Os olhos de Esme se arregalaram com o tratamento de princesa que estava recebendo. Ela mais tarde colocou seu roupão, apenas para ter suas unhas polidas e pintadas pelas atendentes, enquanto Althea e sua irmã enrolavam seus cabelos. Esqueça o tratamento de princesa, o palácio definitivamente não a tratava dessa forma.

Se ela pudesse ter esse tipo de tratamento, não se importaria de treinar todos os dias.

À medida que se acomodavam confortavelmente no calor acolhedor de seu banho, o momento sereno foi repentinamente interrompido pelo suave eco de passos se aproximando.

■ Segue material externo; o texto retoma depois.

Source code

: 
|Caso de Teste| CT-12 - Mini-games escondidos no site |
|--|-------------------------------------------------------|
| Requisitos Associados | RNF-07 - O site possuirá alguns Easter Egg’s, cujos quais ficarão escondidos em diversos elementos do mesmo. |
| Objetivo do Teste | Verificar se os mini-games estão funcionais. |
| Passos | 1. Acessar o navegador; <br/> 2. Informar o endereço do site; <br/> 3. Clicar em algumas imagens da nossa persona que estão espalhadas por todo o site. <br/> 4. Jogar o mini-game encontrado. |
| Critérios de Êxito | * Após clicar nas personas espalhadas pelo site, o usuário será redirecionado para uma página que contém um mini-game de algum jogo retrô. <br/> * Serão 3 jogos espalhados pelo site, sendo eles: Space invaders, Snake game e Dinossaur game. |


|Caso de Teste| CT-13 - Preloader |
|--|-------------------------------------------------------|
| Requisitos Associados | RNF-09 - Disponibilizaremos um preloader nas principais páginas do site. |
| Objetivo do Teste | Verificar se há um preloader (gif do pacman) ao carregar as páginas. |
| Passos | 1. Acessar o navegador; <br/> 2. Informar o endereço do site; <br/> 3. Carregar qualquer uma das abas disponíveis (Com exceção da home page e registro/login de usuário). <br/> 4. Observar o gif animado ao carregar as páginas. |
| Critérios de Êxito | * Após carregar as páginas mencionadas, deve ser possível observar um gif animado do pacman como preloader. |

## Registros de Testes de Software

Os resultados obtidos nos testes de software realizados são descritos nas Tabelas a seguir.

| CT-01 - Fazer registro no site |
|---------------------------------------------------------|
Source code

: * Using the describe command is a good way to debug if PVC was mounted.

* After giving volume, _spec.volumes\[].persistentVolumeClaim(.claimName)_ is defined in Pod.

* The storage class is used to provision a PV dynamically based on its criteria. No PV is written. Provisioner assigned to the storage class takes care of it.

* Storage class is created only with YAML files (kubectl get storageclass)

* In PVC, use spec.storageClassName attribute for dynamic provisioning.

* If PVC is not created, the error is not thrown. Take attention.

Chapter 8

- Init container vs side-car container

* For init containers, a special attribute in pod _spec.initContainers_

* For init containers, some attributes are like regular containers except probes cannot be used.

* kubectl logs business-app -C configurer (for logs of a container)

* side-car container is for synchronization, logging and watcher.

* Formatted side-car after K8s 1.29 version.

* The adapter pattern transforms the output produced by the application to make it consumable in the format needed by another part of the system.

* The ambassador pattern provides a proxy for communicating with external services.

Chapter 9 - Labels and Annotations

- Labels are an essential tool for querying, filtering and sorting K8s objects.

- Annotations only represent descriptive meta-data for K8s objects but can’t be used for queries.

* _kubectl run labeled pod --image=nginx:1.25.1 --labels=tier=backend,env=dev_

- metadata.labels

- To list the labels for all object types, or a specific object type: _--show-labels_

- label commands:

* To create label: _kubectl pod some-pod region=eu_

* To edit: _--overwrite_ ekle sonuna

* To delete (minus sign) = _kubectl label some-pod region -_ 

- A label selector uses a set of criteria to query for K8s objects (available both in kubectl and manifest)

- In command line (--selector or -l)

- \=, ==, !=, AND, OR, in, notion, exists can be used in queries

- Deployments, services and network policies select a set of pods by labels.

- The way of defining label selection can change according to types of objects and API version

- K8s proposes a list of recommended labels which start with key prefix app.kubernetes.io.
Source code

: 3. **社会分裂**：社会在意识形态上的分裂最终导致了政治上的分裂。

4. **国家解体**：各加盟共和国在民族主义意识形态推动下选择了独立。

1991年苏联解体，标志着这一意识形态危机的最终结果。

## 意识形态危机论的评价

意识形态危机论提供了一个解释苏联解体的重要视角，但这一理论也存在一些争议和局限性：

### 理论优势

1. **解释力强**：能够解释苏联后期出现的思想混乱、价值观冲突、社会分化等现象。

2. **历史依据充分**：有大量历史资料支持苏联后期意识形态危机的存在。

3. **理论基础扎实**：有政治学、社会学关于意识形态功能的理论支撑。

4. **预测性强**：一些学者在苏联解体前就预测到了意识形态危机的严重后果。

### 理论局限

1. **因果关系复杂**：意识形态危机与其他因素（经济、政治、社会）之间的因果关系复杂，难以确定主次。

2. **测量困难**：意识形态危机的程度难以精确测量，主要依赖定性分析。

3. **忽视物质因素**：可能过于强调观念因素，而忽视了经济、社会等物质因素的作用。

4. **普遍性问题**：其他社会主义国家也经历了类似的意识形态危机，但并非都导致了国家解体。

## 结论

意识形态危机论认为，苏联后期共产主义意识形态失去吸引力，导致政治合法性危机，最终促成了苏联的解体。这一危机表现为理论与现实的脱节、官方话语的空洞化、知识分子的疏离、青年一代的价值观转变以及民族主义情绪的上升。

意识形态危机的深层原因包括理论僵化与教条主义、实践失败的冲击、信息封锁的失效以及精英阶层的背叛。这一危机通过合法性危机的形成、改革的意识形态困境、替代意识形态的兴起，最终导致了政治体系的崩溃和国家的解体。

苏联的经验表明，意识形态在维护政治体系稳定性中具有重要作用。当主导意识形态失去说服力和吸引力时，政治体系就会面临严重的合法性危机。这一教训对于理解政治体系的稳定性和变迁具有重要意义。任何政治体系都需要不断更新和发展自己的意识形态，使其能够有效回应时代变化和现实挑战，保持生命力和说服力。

Olhando para a entrada ao mesmo tempo, seus olhares caíram sobre duas mulheres bonitas que passaram pela porta, suas figuras emolduradas pela luz dourada filtrando pelo vapor.

Ambas estavam vestidas em elegantes roupões de seda bordados com padrões delicados, seus cabelos arranjados em tranças intricadas que falavam de seu status.

“De jeito nenhum,” Revana murmurou, uma expressão de desgosto fixando-se em seu rosto enquanto reconhecia imediatamente as mulheres – Senhora Naya da Casa de Terrain, e Senhora Macbeth da casa dos Thornes.

O ar pareceu esfriar levemente apesar do calor da casa de banho, e Esme pôde sentir a súbita mudança na tensão entre suas companheiras. A postura despreocupada de Althea havia desaparecido, sua expressão endurecendo, enquanto o olhar de Revana se dirigia às mulheres que se aproximavam, sua agudeza habitual retornando enquanto ela as observava com um desdém silencioso.

“Bem, bem, bem, não é uma visão curiosa,” a voz de Naya era suave, mas carregada de um alto tom de escárnio enquanto ela ficava perto da borda da banheira. “Eu não esperava encontrar tal… companhia em um lugar como este.”

A voz de Macbeth seguiu-se a dela, seu olhar passando sobre as três mulheres já na banheira, “De fato,” ela acrescentou, seu tom pingando de falsa doçura. “Eu não sabia que eles permitem qualquer uma na casa de banho. Mas suponho que os padrões têm baixado recentemente, não é?”